Advice to a young musician

The story doesn't end with a successful audition. As long as you go where demand outstrips supply, you will have to compete to get in or get up there. It doesn't get easier after you graduate.

As talented a musician as you are, there are more than seventy flautists auditioning for 6 places over a five day period. The tuition and fees for a foreign student (non-British and non-EU) amount to some £10,000 a year for undergraduates. The competition for a scholarship is even more intense.

How does the panel of three judge? No matter how much you practise, you are bound to make a mistake. The examiners are looking for talent and potential. But, like other things that your teachers never tell you, they are also trying to assess whether they could work with you. That is, whether they think they will like you. It's four years, after all.

If you could choose between two equally competent people to work with, you'd surely choose the one that's easier to work with, one that you like.

Someone told me once: to be successful, a musician depends more on passion, earnestness, and desire than talent. But also, people have to like you.

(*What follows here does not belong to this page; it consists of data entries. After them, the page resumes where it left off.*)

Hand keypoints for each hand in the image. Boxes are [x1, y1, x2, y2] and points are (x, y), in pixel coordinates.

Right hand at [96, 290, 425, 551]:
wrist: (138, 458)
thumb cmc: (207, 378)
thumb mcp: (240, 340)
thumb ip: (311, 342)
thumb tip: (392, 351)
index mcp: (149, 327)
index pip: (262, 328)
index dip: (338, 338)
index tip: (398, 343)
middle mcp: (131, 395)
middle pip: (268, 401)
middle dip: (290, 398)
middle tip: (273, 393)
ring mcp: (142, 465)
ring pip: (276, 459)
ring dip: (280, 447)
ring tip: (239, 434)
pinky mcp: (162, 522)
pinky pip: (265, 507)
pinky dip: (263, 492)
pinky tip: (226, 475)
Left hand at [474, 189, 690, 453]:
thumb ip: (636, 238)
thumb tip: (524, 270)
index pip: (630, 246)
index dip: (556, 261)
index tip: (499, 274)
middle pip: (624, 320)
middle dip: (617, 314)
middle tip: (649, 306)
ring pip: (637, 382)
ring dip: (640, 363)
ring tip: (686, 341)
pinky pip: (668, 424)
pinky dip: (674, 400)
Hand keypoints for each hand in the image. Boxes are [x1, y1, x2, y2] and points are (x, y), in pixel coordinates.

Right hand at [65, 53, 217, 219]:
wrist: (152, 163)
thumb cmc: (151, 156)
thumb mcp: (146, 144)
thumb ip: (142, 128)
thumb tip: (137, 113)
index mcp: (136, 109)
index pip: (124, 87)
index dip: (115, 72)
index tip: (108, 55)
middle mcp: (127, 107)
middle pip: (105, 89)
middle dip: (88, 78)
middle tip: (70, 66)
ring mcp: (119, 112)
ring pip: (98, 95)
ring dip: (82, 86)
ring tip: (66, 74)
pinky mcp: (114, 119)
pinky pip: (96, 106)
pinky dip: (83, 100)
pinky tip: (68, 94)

But so much is at stake here. In just twenty minutes of hearing you, the three examiners will decide whether you're IN or OUT. And that fork in your life is forever engraved.

3 December 2001 Monday

Royal College of Music
nearest tube stations:
South Kensington (Piccadilly, Circle, District Lines, zone 1)
Located right across from the stunning Royal Albert Hall and nestled with Imperial College and museums
This is where the movie Shine was filmed.
The optimist asks, what if you get into all three conservatories?
The pessimist asks, what if you don't get into any?